Let me give a thorough rundown of those eight appetizers, since on Thursdays you can assemble a delightful little tapas meal quite inexpensively from them exclusively. The regular prices range from $6.25 for the pickled jalapeno cheese dip and the shrimp cocktail, to $10.50 for a three-cheese and olives sampler. There are also chicken wings, fried baby shrimp, nachos, and taquitos.

I can highly recommend those last little treats, six half-tortilla-wraps stuffed with marinated and shredded beef, red sauce-topped and accompanied by generous amounts of sour cream, guacamole, and a slightly sweet slaw called escabeche. If you like ceviche, the coctel de camarones, though called a shrimp cocktail, looks more like the former, in pieces rather than whole shrimp. Since they’re not marinated in lime juice, you might want to ask for more than the wedge with which it’s served.

They have black bean, tortilla, and even chicken noodle soups, but no way I wasn’t going to have the pozole ($4.25), a favorite of mine; not every Mexican restaurant serves it. The Toro version is bowl-size at a cup price, but I would have preferred it smaller and thicker, both with ingredients and the fairly flavorful broth itself. Yet there was plenty of pork, plus shredded cabbage and cilantro on the side to add — lots to love.

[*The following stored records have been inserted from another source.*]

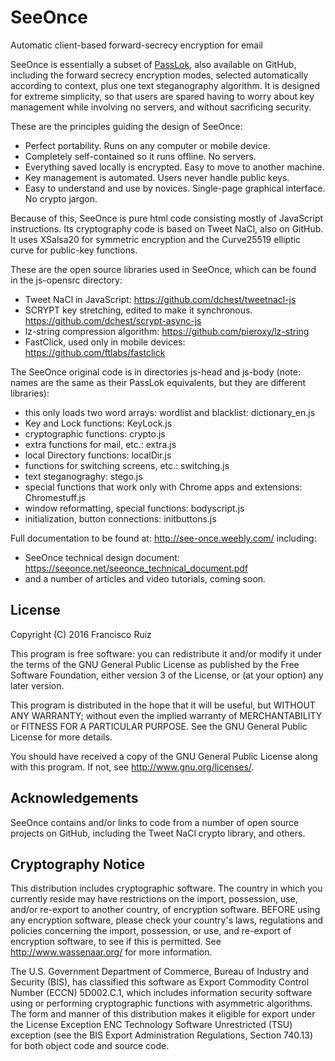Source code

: # SeeOnce

Automatic client-based forward-secrecy encryption for email

SeeOnce is essentially a subset of [PassLok](https://github.com/fruiz500/passlok), also available on GitHub, including the forward secrecy encryption modes, selected automatically according to context, plus one text steganography algorithm. It is designed for extreme simplicity, so that users are spared having to worry about key management while involving no servers, and without sacrificing security.

These are the principles guiding the design of SeeOnce:
* Perfect portability. Runs on any computer or mobile device.
* Completely self-contained so it runs offline. No servers.
* Everything saved locally is encrypted. Easy to move to another machine.
* Key management is automated. Users never handle public keys.
* Easy to understand and use by novices. Single-page graphical interface. No crypto jargon.

Because of this, SeeOnce is pure html code consisting mostly of JavaScript instructions. Its cryptography code is based on Tweet NaCl, also on GitHub. It uses XSalsa20 for symmetric encryption and the Curve25519 elliptic curve for public-key functions.

These are the open source libraries used in SeeOnce, which can be found in the js-opensrc directory:
* Tweet NaCl in JavaScript: https://github.com/dchest/tweetnacl-js
* SCRYPT key stretching, edited to make it synchronous. https://github.com/dchest/scrypt-async-js
* lz-string compression algorithm: https://github.com/pieroxy/lz-string
* FastClick, used only in mobile devices: https://github.com/ftlabs/fastclick

The SeeOnce original code is in directories js-head and js-body (note: names are the same as their PassLok equivalents, but they are different libraries):
* this only loads two word arrays: wordlist and blacklist: dictionary_en.js
* Key and Lock functions: KeyLock.js
* cryptographic functions: crypto.js
* extra functions for mail, etc.: extra.js
* local Directory functions: localDir.js
* functions for switching screens, etc.: switching.js
* text steganograghy: stego.js
* special functions that work only with Chrome apps and extensions: Chromestuff.js
* window reformatting, special functions: bodyscript.js
* initialization, button connections: initbuttons.js

Full documentation to be found at: <http://see-once.weebly.com/> including:
* SeeOnce technical design document: https://seeonce.net/seeonce_technical_document.pdf
* and a number of articles and video tutorials, coming soon.

License
-------

  Copyright (C) 2016 Francisco Ruiz

  This program is free software: you can redistribute it and/or modify
  it under the terms of the GNU General Public License as published by
  the Free Software Foundation, either version 3 of the License, or
  (at your option) any later version.

  This program is distributed in the hope that it will be useful,
  but WITHOUT ANY WARRANTY; without even the implied warranty of
  MERCHANTABILITY or FITNESS FOR A PARTICULAR PURPOSE. See the
  GNU General Public License for more details.

  You should have received a copy of the GNU General Public License
  along with this program. If not, see <http://www.gnu.org/licenses/>.

Acknowledgements
----------------

  SeeOnce contains and/or links to code from a number of open source
  projects on GitHub, including the Tweet NaCl crypto library, and others.

Cryptography Notice
-------------------

  This distribution includes cryptographic software. The country in
  which you currently reside may have restrictions on the import,
  possession, use, and/or re-export to another country, of encryption
  software. BEFORE using any encryption software, please check your
  country's laws, regulations and policies concerning the import,
  possession, or use, and re-export of encryption software, to see if
  this is permitted. See <http://www.wassenaar.org/> for more
  information.

  The U.S. Government Department of Commerce, Bureau of Industry and
  Security (BIS), has classified this software as Export Commodity
  Control Number (ECCN) 5D002.C.1, which includes information security
  software using or performing cryptographic functions with asymmetric
  algorithms. The form and manner of this distribution makes it
  eligible for export under the License Exception ENC Technology
  Software Unrestricted (TSU) exception (see the BIS Export
  Administration Regulations, Section 740.13) for both object code and
  source code.

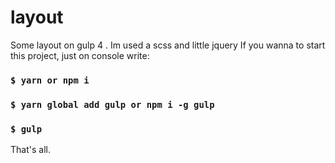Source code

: # layout
Some layout on gulp 4 . Im used a scss and little jquery
If you wanna to start this project, just on console write: 

### `$ yarn or npm i`
### `$ yarn global add gulp or npm i -g gulp`
### `$ gulp`

That's all.

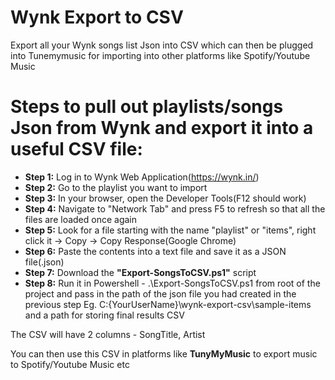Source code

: # Wynk Export to CSV
Export all your Wynk songs list Json into CSV which can then be plugged into Tunemymusic for importing into other platforms like Spotify/Youtube Music

# Steps to pull out playlists/songs Json from Wynk and export it into a useful CSV file:
* **Step 1:** Log in to Wynk Web Application(https://wynk.in/)
* **Step 2:** Go to the playlist you want to import
* **Step 3:** In your browser, open the Developer Tools(F12 should work)
* **Step 4:** Navigate to "Network Tab" and press F5 to refresh so that all the files are loaded once again
* **Step 5:** Look for a file starting with the name "playlist" or "items", right click it -> Copy -> Copy Response(Google Chrome)
* **Step 6:** Paste the contents into a text file and save it as a JSON file(.json)
* **Step 7:** Download the **"Export-SongsToCSV.ps1"** script 
* **Step 8:** Run it in Powershell - .\Export-SongsToCSV.ps1 from root of the project and pass in the path of the json file you had created in the previous step Eg. C:\{YourUserName}\wynk-export-csv\sample-items and a path for storing final results CSV

The CSV will have 2 columns - SongTitle, Artist

You can then use this CSV in platforms like **TunyMyMusic** to export music to Spotify/Youtube Music etc


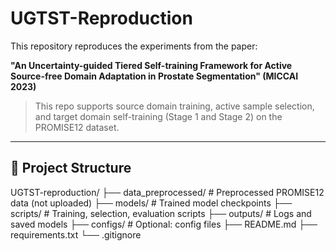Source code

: # UGTST-Reproduction

This repository reproduces the experiments from the paper:

**"An Uncertainty-guided Tiered Self-training Framework for Active Source-free Domain Adaptation in Prostate Segmentation" (MICCAI 2023)**

> This repo supports source domain training, active sample selection, and target domain self-training (Stage 1 and Stage 2) on the PROMISE12 dataset.

---

## 📁 Project Structure

UGTST-reproduction/ ├── data_preprocessed/ # Preprocessed PROMISE12 data (not uploaded) ├── models/ # Trained model checkpoints ├── scripts/ # Training, selection, evaluation scripts ├── outputs/ # Logs and saved models ├── configs/ # Optional: config files ├── README.md ├── requirements.txt └── .gitignore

In addition to the starters, every weekday the lunch specials are quite ample for $8.50. There are 10 choices, from as simple as tostadas, tacos, and taco salad, to as special as the tomatillo pork. One of my lunch companions had the latter, and the plentiful chunks of meat were tender and delicious. All specials are served with refried beans (topped with melted cheese, as it should always be) and jalapeño-packed rice.